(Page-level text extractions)

-- Opening Marker --

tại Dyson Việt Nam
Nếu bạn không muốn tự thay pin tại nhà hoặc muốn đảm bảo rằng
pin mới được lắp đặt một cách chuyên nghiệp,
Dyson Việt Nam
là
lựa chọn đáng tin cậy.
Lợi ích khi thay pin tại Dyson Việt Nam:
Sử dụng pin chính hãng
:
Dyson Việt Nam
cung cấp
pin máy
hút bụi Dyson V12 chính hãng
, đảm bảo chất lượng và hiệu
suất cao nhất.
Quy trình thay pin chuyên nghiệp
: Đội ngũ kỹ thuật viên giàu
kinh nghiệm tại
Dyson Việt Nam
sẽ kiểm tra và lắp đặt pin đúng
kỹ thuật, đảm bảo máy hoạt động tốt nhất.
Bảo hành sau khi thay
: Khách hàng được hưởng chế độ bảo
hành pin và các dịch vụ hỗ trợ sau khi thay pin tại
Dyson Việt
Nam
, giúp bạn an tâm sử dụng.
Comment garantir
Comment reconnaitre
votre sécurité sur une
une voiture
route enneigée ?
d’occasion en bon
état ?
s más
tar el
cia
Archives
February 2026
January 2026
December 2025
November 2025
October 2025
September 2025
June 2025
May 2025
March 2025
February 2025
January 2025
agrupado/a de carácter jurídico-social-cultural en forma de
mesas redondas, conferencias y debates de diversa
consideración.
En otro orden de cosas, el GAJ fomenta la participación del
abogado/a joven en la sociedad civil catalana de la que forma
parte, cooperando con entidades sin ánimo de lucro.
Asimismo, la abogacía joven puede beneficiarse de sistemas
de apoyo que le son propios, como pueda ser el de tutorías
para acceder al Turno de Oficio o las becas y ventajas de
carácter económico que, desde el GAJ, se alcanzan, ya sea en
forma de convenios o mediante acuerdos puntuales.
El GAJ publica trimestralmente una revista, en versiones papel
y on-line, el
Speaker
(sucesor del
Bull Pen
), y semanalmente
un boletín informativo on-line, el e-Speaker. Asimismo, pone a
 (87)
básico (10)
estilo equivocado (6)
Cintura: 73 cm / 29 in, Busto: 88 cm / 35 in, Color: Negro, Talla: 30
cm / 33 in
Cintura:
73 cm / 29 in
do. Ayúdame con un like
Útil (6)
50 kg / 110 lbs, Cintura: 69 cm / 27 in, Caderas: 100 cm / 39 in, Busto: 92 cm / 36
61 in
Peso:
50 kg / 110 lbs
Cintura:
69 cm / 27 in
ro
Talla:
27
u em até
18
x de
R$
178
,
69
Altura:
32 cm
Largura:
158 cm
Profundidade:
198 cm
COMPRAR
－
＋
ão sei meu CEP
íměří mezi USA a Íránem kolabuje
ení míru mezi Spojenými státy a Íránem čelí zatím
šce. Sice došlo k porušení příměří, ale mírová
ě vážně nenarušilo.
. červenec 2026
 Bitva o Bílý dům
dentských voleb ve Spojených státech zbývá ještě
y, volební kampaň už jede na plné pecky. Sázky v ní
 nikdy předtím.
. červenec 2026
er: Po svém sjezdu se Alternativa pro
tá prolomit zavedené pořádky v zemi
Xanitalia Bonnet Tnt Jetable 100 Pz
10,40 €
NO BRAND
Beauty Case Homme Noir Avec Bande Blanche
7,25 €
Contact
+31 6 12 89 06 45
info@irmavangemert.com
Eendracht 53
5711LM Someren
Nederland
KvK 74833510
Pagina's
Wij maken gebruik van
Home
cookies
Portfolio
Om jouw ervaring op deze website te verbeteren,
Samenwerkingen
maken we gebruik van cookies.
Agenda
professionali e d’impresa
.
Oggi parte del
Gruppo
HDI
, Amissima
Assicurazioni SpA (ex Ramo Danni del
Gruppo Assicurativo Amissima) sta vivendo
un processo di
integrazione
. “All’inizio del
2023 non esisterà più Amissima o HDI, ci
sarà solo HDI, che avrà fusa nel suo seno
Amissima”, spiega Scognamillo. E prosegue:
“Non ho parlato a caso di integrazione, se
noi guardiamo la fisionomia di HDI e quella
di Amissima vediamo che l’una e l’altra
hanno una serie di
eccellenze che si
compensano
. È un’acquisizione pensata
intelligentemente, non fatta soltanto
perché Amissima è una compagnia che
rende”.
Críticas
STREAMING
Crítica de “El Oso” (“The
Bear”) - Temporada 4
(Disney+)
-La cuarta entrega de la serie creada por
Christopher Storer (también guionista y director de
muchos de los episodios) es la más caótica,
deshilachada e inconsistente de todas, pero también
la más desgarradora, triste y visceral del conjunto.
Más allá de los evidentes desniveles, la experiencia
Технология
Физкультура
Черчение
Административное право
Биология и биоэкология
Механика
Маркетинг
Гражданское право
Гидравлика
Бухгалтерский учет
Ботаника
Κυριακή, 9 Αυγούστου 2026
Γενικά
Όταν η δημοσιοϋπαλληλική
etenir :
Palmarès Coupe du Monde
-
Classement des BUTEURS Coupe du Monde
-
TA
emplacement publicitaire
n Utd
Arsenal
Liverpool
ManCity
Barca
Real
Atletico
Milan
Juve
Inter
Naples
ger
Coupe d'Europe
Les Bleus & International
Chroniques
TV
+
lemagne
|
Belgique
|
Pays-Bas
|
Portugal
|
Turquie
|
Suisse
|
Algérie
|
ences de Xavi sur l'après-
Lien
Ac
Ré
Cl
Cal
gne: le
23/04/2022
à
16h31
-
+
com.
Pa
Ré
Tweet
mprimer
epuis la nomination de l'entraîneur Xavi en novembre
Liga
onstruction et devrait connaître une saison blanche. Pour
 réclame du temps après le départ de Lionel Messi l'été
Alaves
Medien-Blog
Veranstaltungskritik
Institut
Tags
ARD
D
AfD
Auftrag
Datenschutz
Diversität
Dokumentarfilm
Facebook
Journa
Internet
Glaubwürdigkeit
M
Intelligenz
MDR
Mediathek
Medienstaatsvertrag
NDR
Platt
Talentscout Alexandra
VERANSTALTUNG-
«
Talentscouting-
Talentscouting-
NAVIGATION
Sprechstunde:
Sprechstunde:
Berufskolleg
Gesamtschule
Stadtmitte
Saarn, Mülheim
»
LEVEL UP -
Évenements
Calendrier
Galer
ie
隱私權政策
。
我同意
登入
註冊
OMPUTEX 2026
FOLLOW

-- Closing Marker --

▶ [WHAT TO DO]: Turn every line of the data above into a JSON list of strings, one string per line, leaving out blank lines.

▶ [EXERCISE ANSWER]:
[
  "tại Dyson Việt Nam",
  "Nếu bạn không muốn tự thay pin tại nhà hoặc muốn đảm bảo rằng",
  "pin mới được lắp đặt một cách chuyên nghiệp,",
  "Dyson Việt Nam",
  "là",
  "lựa chọn đáng tin cậy.",
  "Lợi ích khi thay pin tại Dyson Việt Nam:",
  "Sử dụng pin chính hãng",
  ":",
  "Dyson Việt Nam",
  "cung cấp",
  "pin máy",
  "hút bụi Dyson V12 chính hãng",
  ", đảm bảo chất lượng và hiệu",
  "suất cao nhất.",
  "Quy trình thay pin chuyên nghiệp",
  ": Đội ngũ kỹ thuật viên giàu",
  "kinh nghiệm tại",
  "Dyson Việt Nam",
  "sẽ kiểm tra và lắp đặt pin đúng",
  "kỹ thuật, đảm bảo máy hoạt động tốt nhất.",
  "Bảo hành sau khi thay",
  ": Khách hàng được hưởng chế độ bảo",
  "hành pin và các dịch vụ hỗ trợ sau khi thay pin tại",
  "Dyson Việt",
  "Nam",
  ", giúp bạn an tâm sử dụng.",
  "Comment garantir",
  "Comment reconnaitre",
  "votre sécurité sur une",
  "une voiture",
  "route enneigée ?",
  "d’occasion en bon",
  "état ?",
  "s más",
  "tar el",
  "cia",
  "Archives",
  "February 2026",
  "January 2026",
  "December 2025",
  "November 2025",
  "October 2025",
  "September 2025",
  "June 2025",
  "May 2025",
  "March 2025",
  "February 2025",
  "January 2025",
  "agrupado/a de carácter jurídico-social-cultural en forma de",
  "mesas redondas, conferencias y debates de diversa",
  "consideración.",
  "En otro orden de cosas, el GAJ fomenta la participación del",
  "abogado/a joven en la sociedad civil catalana de la que forma",
  "parte, cooperando con entidades sin ánimo de lucro.",
  "Asimismo, la abogacía joven puede beneficiarse de sistemas",
  "de apoyo que le son propios, como pueda ser el de tutorías",
  "para acceder al Turno de Oficio o las becas y ventajas de",
  "carácter económico que, desde el GAJ, se alcanzan, ya sea en",
  "forma de convenios o mediante acuerdos puntuales.",
  "El GAJ publica trimestralmente una revista, en versiones papel",
  "y on-line, el",
  "Speaker",
  "(sucesor del",
  "Bull Pen",
  "), y semanalmente",
  "un boletín informativo on-line, el e-Speaker. Asimismo, pone a",
  " (87)",
  "básico (10)",
  "estilo equivocado (6)",
  "Cintura: 73 cm / 29 in, Busto: 88 cm / 35 in, Color: Negro, Talla: 30",
  "cm / 33 in",
  "Cintura:",
  "73 cm / 29 in",
  "do. Ayúdame con un like",
  "Útil (6)",
  "50 kg / 110 lbs, Cintura: 69 cm / 27 in, Caderas: 100 cm / 39 in, Busto: 92 cm / 36",
  "61 in",
  "Peso:",
  "50 kg / 110 lbs",
  "Cintura:",
  "69 cm / 27 in",
  "ro",
  "Talla:",
  "27",
  "u em até",
  "18",
  "x de",
  "R$",
  "178",
  ",",
  "69",
  "Altura:",
  "32 cm",
  "Largura:",
  "158 cm",
  "Profundidade:",
  "198 cm",
  "COMPRAR",
  "－",
  "＋",
  "ão sei meu CEP",
  "íměří mezi USA a Íránem kolabuje",
  "ení míru mezi Spojenými státy a Íránem čelí zatím",
  "šce. Sice došlo k porušení příměří, ale mírová",
  "ě vážně nenarušilo.",
  ". červenec 2026",
  " Bitva o Bílý dům",
  "dentských voleb ve Spojených státech zbývá ještě",
  "y, volební kampaň už jede na plné pecky. Sázky v ní",
  " nikdy předtím.",
  ". červenec 2026",
  "er: Po svém sjezdu se Alternativa pro",
  "tá prolomit zavedené pořádky v zemi",
  "Xanitalia Bonnet Tnt Jetable 100 Pz",
  "10,40 €",
  "NO BRAND",
  "Beauty Case Homme Noir Avec Bande Blanche",
  "7,25 €",
  "Contact",
  "+31 6 12 89 06 45",
  "info@irmavangemert.com",
  "Eendracht 53",
  "5711LM Someren",
  "Nederland",
  "KvK 74833510",
  "Pagina's",
  "Wij maken gebruik van",
  "Home",
  "cookies",
  "Portfolio",
  "Om jouw ervaring op deze website te verbeteren,",
  "Samenwerkingen",
  "maken we gebruik van cookies.",
  "Agenda",
  "professionali e d’impresa",
  ".",
  "Oggi parte del",
  "Gruppo",
  "HDI",
  ", Amissima",
  "Assicurazioni SpA (ex Ramo Danni del",
  "Gruppo Assicurativo Amissima) sta vivendo",
  "un processo di",
  "integrazione",
  ". “All’inizio del",
  "2023 non esisterà più Amissima o HDI, ci",
  "sarà solo HDI, che avrà fusa nel suo seno",
  "Amissima”, spiega Scognamillo. E prosegue:",
  "“Non ho parlato a caso di integrazione, se",
  "noi guardiamo la fisionomia di HDI e quella",
  "di Amissima vediamo che l’una e l’altra",
  "hanno una serie di",
  "eccellenze che si",
  "compensano",
  ". È un’acquisizione pensata",
  "intelligentemente, non fatta soltanto",
  "perché Amissima è una compagnia che",
  "rende”.",
  "Críticas",
  "STREAMING",
  "Crítica de “El Oso” (“The",
  "Bear”) - Temporada 4",
  "(Disney+)",
  "-La cuarta entrega de la serie creada por",
  "Christopher Storer (también guionista y director de",
  "muchos de los episodios) es la más caótica,",
  "deshilachada e inconsistente de todas, pero también",
  "la más desgarradora, triste y visceral del conjunto.",
  "Más allá de los evidentes desniveles, la experiencia",
  "Технология",
  "Физкультура",
  "Черчение",
  "Административное право",
  "Биология и биоэкология",
  "Механика",
  "Маркетинг",
  "Гражданское право",
  "Гидравлика",
  "Бухгалтерский учет",
  "Ботаника",
  "Κυριακή, 9 Αυγούστου 2026",
  "Γενικά",
  "Όταν η δημοσιοϋπαλληλική",
  "etenir :",
  "Palmarès Coupe du Monde",
  "-",
  "Classement des BUTEURS Coupe du Monde",
  "-",
  "TA",
  "emplacement publicitaire",
  "n Utd",
  "Arsenal",
  "Liverpool",
  "ManCity",
  "Barca",
  "Real",
  "Atletico",
  "Milan",
  "Juve",
  "Inter",
  "Naples",
  "ger",
  "Coupe d'Europe",
  "Les Bleus & International",
  "Chroniques",
  "TV",
  "+",
  "lemagne",
  "|",
  "Belgique",
  "|",
  "Pays-Bas",
  "|",
  "Portugal",
  "|",
  "Turquie",
  "|",
  "Suisse",
  "|",
  "Algérie",
  "|",
  "ences de Xavi sur l'après-",
  "Lien",
  "Ac",
  "Ré",
  "Cl",
  "Cal",
  "gne: le",
  "23/04/2022",
  "à",
  "16h31",
  "-",
  "+",
  "com.",
  "Pa",
  "Ré",
  "Tweet",
  "mprimer",
  "epuis la nomination de l'entraîneur Xavi en novembre",
  "Liga",
  "onstruction et devrait connaître une saison blanche. Pour",
  " réclame du temps après le départ de Lionel Messi l'été",
  "Alaves",
  "Medien-Blog",
  "Veranstaltungskritik",
  "Institut",
  "Tags",
  "ARD",
  "D",
  "AfD",
  "Auftrag",
  "Datenschutz",
  "Diversität",
  "Dokumentarfilm",
  "Facebook",
  "Journa",
  "Internet",
  "Glaubwürdigkeit",
  "M",
  "Intelligenz",
  "MDR",
  "Mediathek",
  "Medienstaatsvertrag",
  "NDR",
  "Platt",
  "Talentscout Alexandra",
  "VERANSTALTUNG-",
  "«",
  "Talentscouting-",
  "Talentscouting-",
  "NAVIGATION",
  "Sprechstunde:",
  "Sprechstunde:",
  "Berufskolleg",
  "Gesamtschule",
  "Stadtmitte",
  "Saarn, Mülheim",
  "»",
  "LEVEL UP -",
  "Évenements",
  "Calendrier",
  "Galer",
  "ie",
  "隱私權政策",
  "。",
  "我同意",
  "登入",
  "註冊",
  "OMPUTEX 2026",
  "FOLLOW"
]